Kommentar: Jugend forscht
Wenn ich ehrlich bin, haben wir es ein Weilchen auch belächelt, mit der Arroganz der Älteren im Unterbewusstsein. Wir, dass waren die älteren, die beim Poetry Slam vor einigen Jahren den U20 Bereich betreut haben. Da waren immer wieder diese Texte in denen es um Masken ging. Zig Jugendliche, in zig Städten, die sich nicht kannten. Immer wieder schrieben sie darüber, dass sie nicht ihr wahres Ich mehr zeigen könnten oder es von anderen sehen würden. Ich habe das auf die Lebensphase und pädagogische Fachbücher geschoben, denn die sagen, dass von 18 bis sogar zum Teil 30 die Phase der Identitätsfindung ansteht in der psychologischen Entwicklung von jungen Menschen. Heute glaube ich, dass es andere Gründe hat.
Ein ganz berühmtes Gespenst ist der Zeitgeist. Es ist eine Art sprituelles Wesen, weil ganz viele Menschen an ganz verschiedenen Orten zu ähnlichen Zeiten, ohne Kontakt zu einander oder zur gemeinsamen Kultur gehabt zu haben, zu den selben oder sehr vergleichbaren Schlüssen und Kunstformen kommen. Dieses Phänomem ist so real, dass es wissenschaftliche bewiesen ist. Denn auch in der Wissenschaft ist es oft so, dass unabhängig voneinander verschiedene Menschen auf eine ähnliche Erfindung hinarbeiten und das über verschiedene Ansätze tun. Teilweise entsteht dann manchmal Austausch, oft aber eben auch nicht und trotzdem kommen alle vorwärts. Wer in den letzten Jahren den Film "Oppenheimer" gesehen hat, wird die Geschichte hinter diesem Wettrennen kennen, aber auch zum Beispiel die Erfindung des Motors für Personenkraftwagen war ein sehr knappes Wettrennen zwischen getrennten Forscher*innen.
Die Zeit musste sich nicht viel weiter bewegen seit den Texten der U20iger*innen im Poetry Slam, da wurde "Masking" als Fachbegriff im Themenbereich der mentalen Gesundheit und Neurodivergenz immer prominenter. Es beschreibt den Vorgang, wenn Menschen, um sich und ihre Energie zu schützen, eine gesellschaftstaugliche Oberfläche erschaffen, teilweise unterbewusst, die eine Performance ist. Das bedeutet, dass sie immer Energie kostet und eben auch die Entfaltung der vollen eigenen Identität verhindert, aber eben auch schützt, weil unsere Gesellschaft (noch) nicht so angepasst ist, dass neurodivergente Menschen überall unbeschwert und ungehindert entspannt leben können. Masking ist Fachbegriff, eine Maske tragen eine Normalität für viele betroffene Menschen, davon sehr viele junge Menschen.

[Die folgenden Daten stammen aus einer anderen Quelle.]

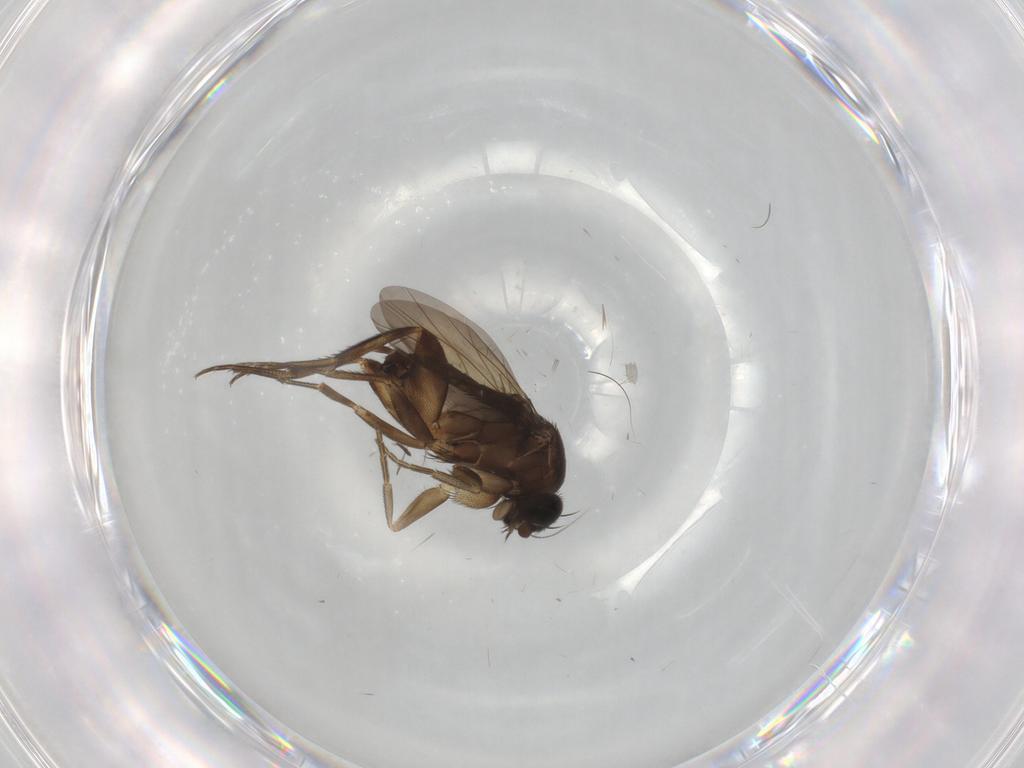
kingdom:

Die Zahl der Texte die Masken als Bild bemühen hat rapide abgenommen in meiner Wahrnehmung. Die Menschen die es jetzt als Motiv wählen, stellen sich manchmal als neurodivergent heraus oder haben neurodivergente Menschen im Umfeld oder sind sich für sich selbst in diesem Aspekt noch unklar. Mir selbst steht aber die Frage im Kopf, da wo früher die Arroganz war, ob die Themen und Bilder des Zeitgeistes nicht eben auch Forschung sein könnten. Denn ganz sicher könnte Forschung, hätten sie den Zugang, die Menge an O-Tönen in Texten als verwertbare Quelle nutzen. So wie es ja in Sprachforschung schon passiert, da wird das Internet auf Begriffe und Gruppen untersucht, damit zum Beispiel belegt, dass Facebook und Twitter Leute fürs posten von Hass belohnen.

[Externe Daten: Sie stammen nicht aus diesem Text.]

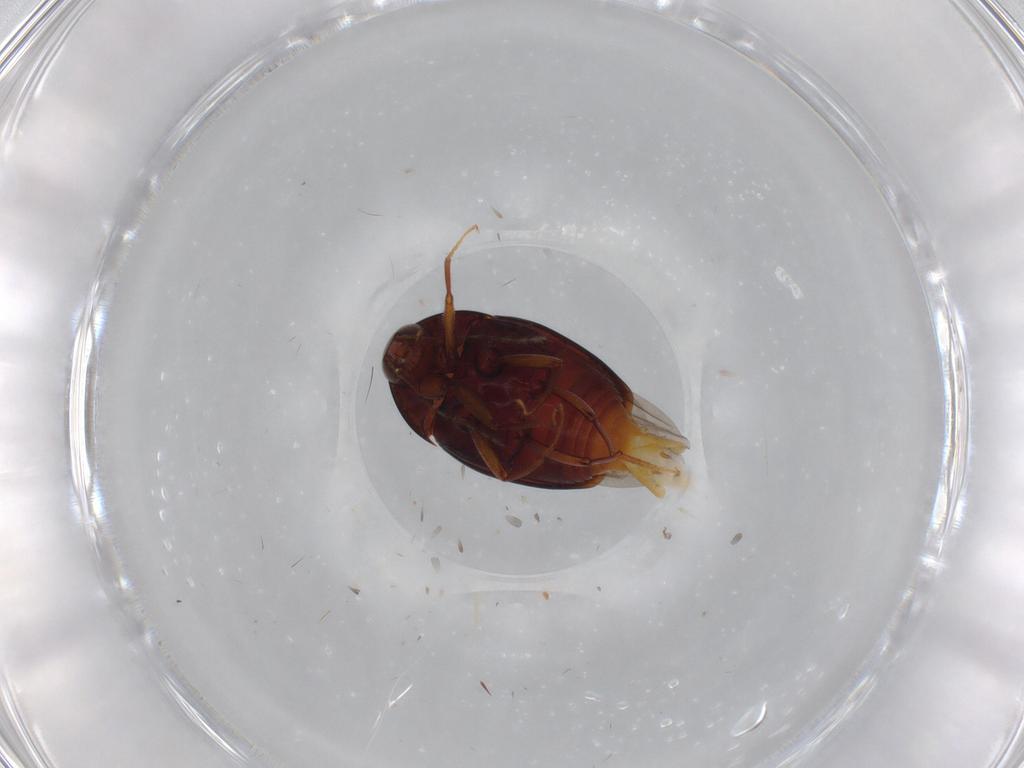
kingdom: Animalia
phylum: Arthropoda
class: Insecta
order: Coleoptera
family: Staphylinidae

Wären wir nicht selbst Künstler*innen gewesen, mit unseren eigenen Themen, dann hätten wir vielleicht diesen roten Faden früher als ein gemeinsames Erforschen eines Aspektes des modernen Menschen erkannt. Wir hätten gesehen, dass Jugendliche eben als Gruppe oft schon Dinge und Sachen erkennen und sehen, die für uns älteren verborgen liegen, weil wir aus anderen Erfahrungen und Wissen darauf schauen. Wir haben übersehen, dass jede Gruppe die sich inhaltlich bearbeitet, eben auf Expedition und Suche ist. Wenn ich in Zukunft Muster in Texten erkenne, werde ich sensibeler dafür sein worum es geht. Denn vielleicht bin ich gerade dabei, wie Jugend forscht.
PS: Es gibt noch weitere Themen, die ich als Beispiel hätte wählen können, die vergleichbare Eigenschaften aufgewiesen haben. Für die Übersichtlichkeit des Artikels habe ich es bei dem Beispiel der Masken belassen.